CEL ĆWICZENIA:
Odpowiedz na pytania do tekstu o Japonii:
(a) Z kim odbył się wyjazd do Tokio w grudniu 2009 roku?
(b) Czyja promocja skusiła do powrotu do Japonii w 2013 roku?
(c) Z cenami w restauracjach jakiego miasta porównano ceny jedzenia w Japonii?

TEKST:
Japonia

Skomplikowana, piekielnie tradycyjna i zaskakująco nowoczesna. Japonia jest wszystkim.
W Japonii byłam dwa razy. Do Tokio pojechałam w grudniu 2009 z moim przyjacielem Alexandrem, spędziliśmy w stolicy Święta i Sylwestra, odwiedziliśmy też Kamakurę. W 2013 wróciłam do Japonii z Domi, skuszona promocją British Airways.

Na początek fakty i mity:

  1. Ceny. Chociaż coraz częściej pojawiają się atrakcyjne promocje biletów lotniczych, wiele osób obawia się cen na miejscu. Niesłusznie. Jedzenie jest świetnej jakości, a ceny nie odbiegają od tych z warszawskich restauracji.

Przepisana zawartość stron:
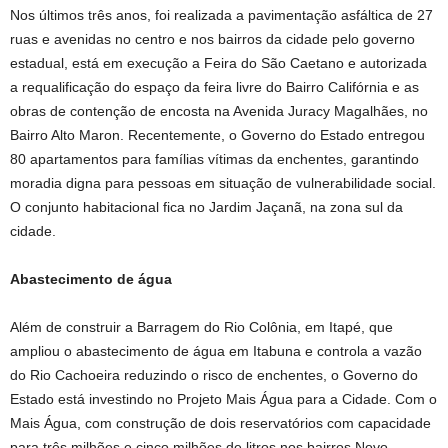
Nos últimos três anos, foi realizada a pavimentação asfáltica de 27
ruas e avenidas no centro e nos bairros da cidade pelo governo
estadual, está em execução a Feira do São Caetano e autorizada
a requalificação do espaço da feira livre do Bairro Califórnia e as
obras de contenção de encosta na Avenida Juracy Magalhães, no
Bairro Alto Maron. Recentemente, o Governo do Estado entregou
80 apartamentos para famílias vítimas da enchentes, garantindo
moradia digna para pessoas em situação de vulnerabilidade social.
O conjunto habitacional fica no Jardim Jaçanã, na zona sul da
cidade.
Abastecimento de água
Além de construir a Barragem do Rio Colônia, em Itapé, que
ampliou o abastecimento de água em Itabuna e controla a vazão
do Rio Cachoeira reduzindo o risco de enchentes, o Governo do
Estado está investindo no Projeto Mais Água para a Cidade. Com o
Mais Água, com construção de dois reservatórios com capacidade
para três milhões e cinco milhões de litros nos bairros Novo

==

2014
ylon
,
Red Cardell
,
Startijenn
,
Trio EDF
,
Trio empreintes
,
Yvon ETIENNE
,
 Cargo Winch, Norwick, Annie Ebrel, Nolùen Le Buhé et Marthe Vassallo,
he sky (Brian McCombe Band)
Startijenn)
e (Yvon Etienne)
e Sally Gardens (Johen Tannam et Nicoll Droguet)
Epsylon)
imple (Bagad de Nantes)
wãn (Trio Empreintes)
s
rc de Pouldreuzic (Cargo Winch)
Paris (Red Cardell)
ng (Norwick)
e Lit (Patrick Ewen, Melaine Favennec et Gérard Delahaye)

MIEJSCE NA ODPOWIEDŹ:
(a) Z przyjacielem Alexandrem.
(b) British Airways.
(c) Warszawy.